[J3] SYSTEM_CLOCK
Bill Long
longb at cray.com
Sat Jan 30 05:02:26 UTC 2021
> On Jan 29, 2021, at 9:20 PM, Vipul Parekh via J3 <j3 at mailman.j3-fortran.org> wrote:
>
>
>
> On Fri, Jan 29, 2021 at 11:00 AM John Reid via J3 <j3 at mailman.j3-fortran.org> wrote:
> ..
> Your idea of basing everything on a real R for the count rate on an
> image would not work for an old code using default integers on an image
> that has a fast clock. ..
>
> John,
>
> I am very much bothered by the sentence, "If an image has more than one clock, the clock is determined by the kind of the integer arguments or is processor dependent if there are no integer arguments.”
As am I. Basically it says that the value returned for rate in
call system_clock (count_rate = rate)
is processor dependent. So could be any value, like 1.0 or 0,0, or even -1.0. That certainly harms the goal of portability. Indeed, I though the idea of adding the count_rate argument was enable portability. It’s not that hard to “get it right” and make system_clock more useful.

============

**Given request 1**. Reproduce the SYSTEM_CLOCK message between "As am I. Basically" and "system_clock more useful.", inclusive, changing "portability" to "consistency" throughout.

============

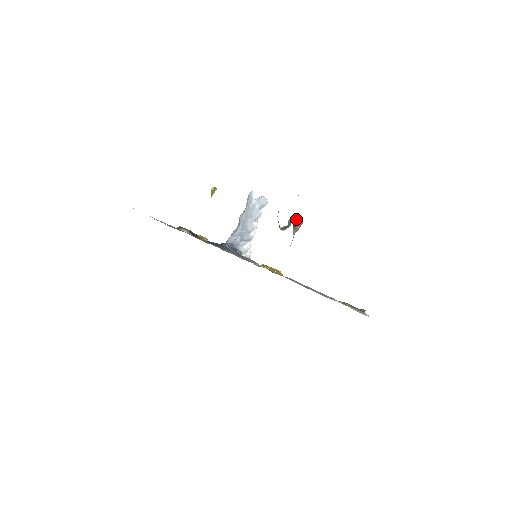
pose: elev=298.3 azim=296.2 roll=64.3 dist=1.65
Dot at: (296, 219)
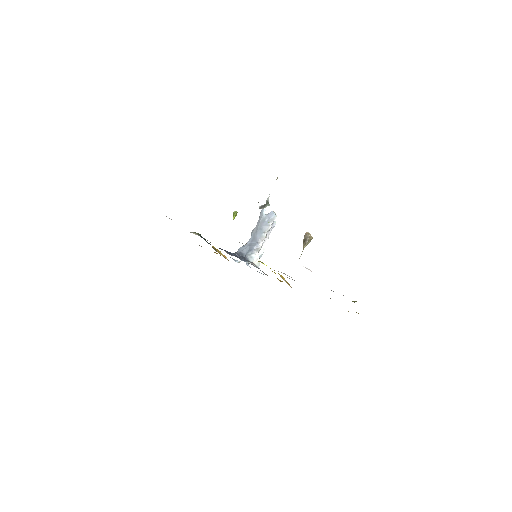
Dot at: (305, 233)
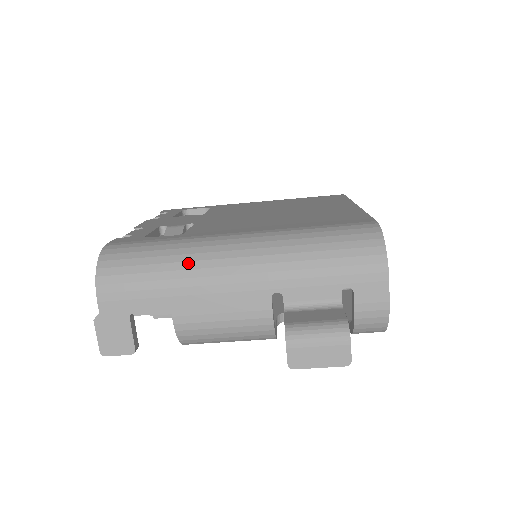
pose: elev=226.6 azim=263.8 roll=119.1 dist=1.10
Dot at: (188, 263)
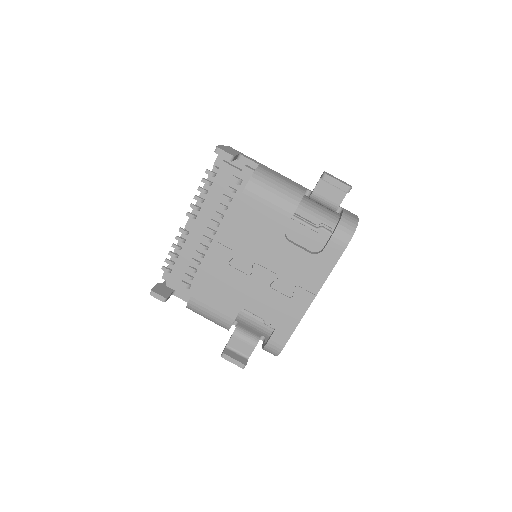
Dot at: occluded
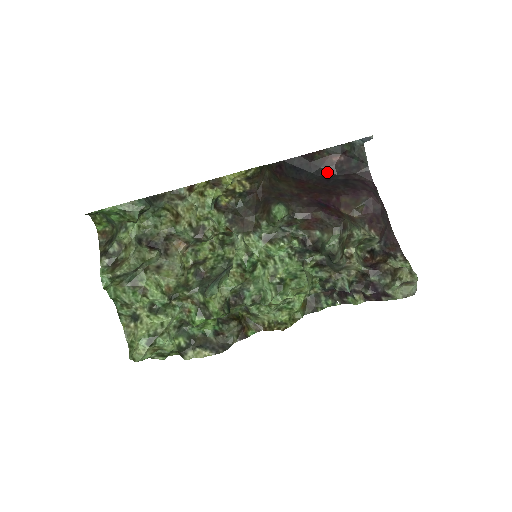
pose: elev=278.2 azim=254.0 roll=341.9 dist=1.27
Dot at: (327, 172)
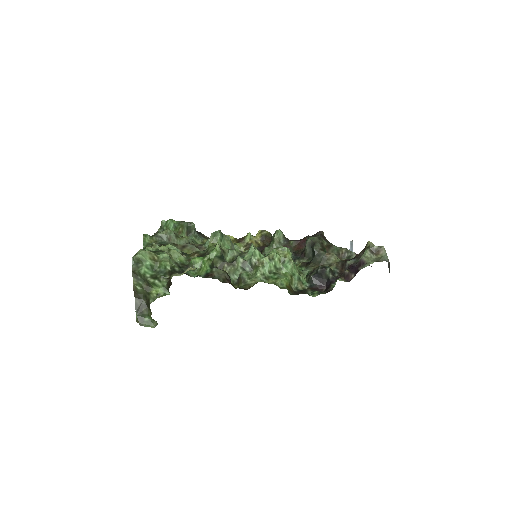
Dot at: occluded
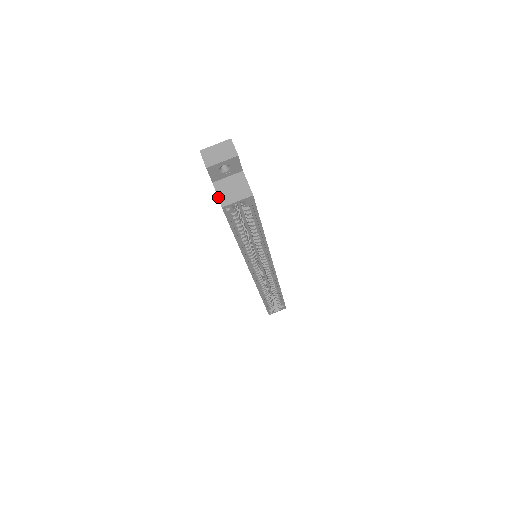
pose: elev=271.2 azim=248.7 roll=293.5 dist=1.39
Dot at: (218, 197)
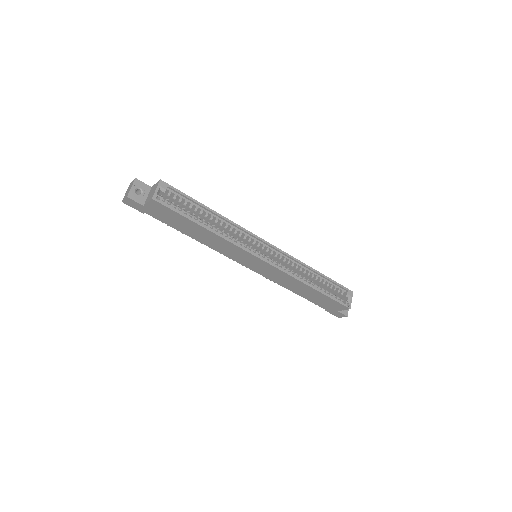
Dot at: (148, 201)
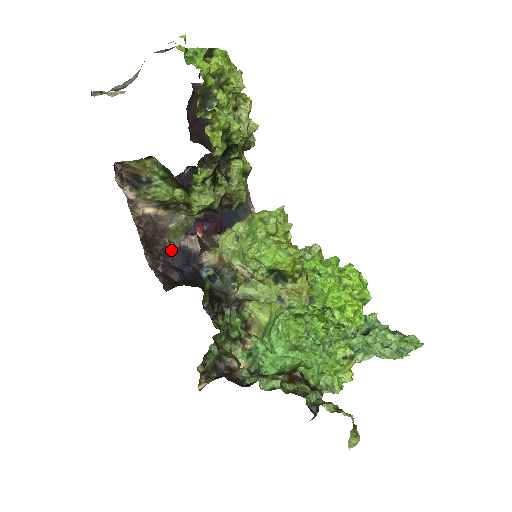
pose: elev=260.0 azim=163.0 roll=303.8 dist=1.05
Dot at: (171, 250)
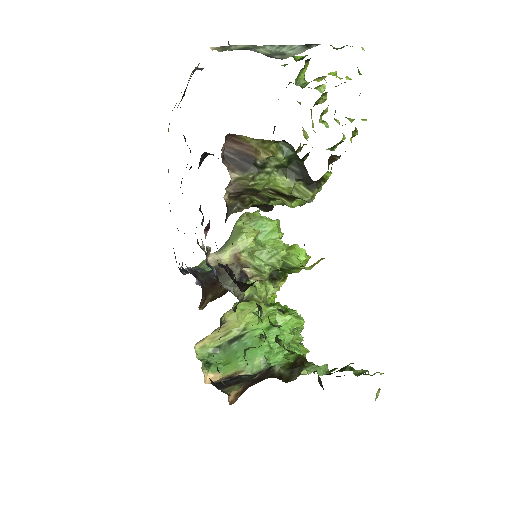
Dot at: occluded
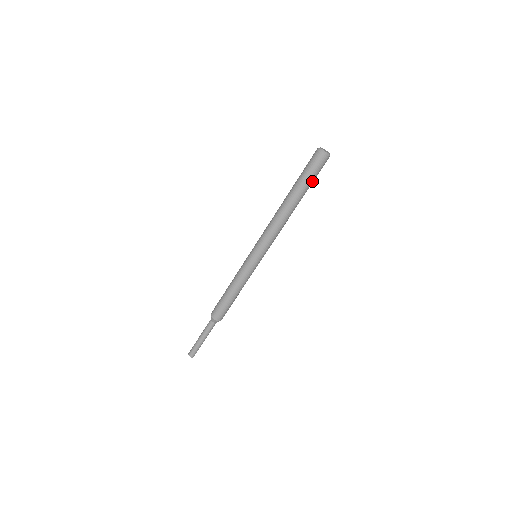
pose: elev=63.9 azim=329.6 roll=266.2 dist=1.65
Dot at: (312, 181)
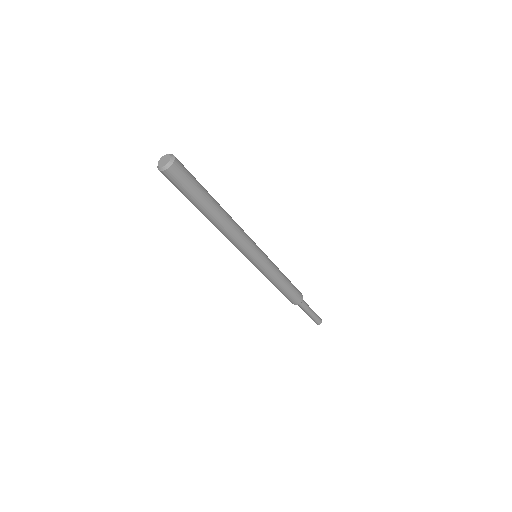
Dot at: (198, 188)
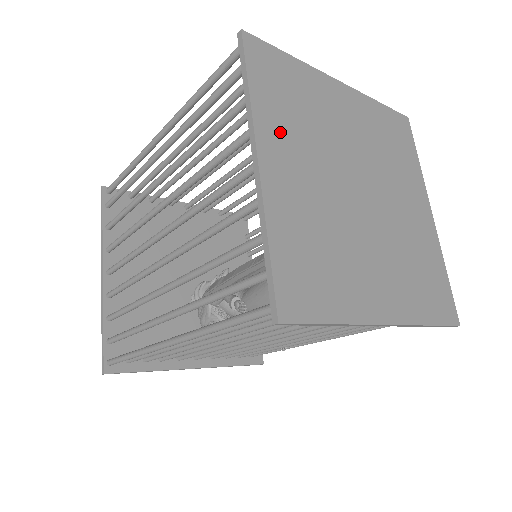
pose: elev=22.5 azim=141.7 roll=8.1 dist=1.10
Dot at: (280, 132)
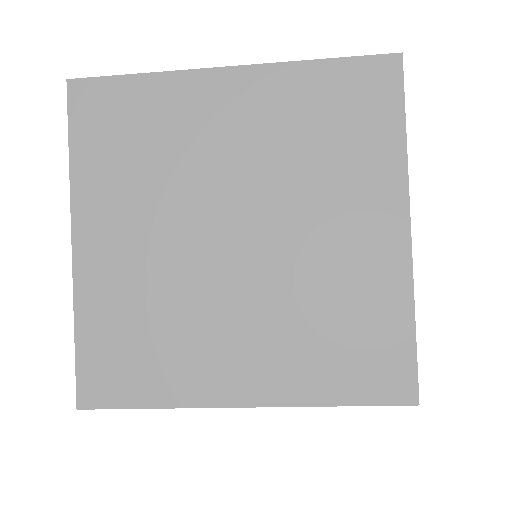
Dot at: (107, 197)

============

**Given request 2**. Count the lines of the entries that contain the string "azim", and give only that number.

**Expected answer 1**.
As am I. Basically it says that the value returned for rate in
call system_clock (count_rate = rate)
is processor dependent. So could be any value, like 1.0 or 0,0, or even -1.0. That certainly harms the goal of consistency. Indeed, I though the idea of adding the count_rate argument was enable consistency. It’s not that hard to “get it right” and make system_clock more useful.

**Expected answer 2**. 7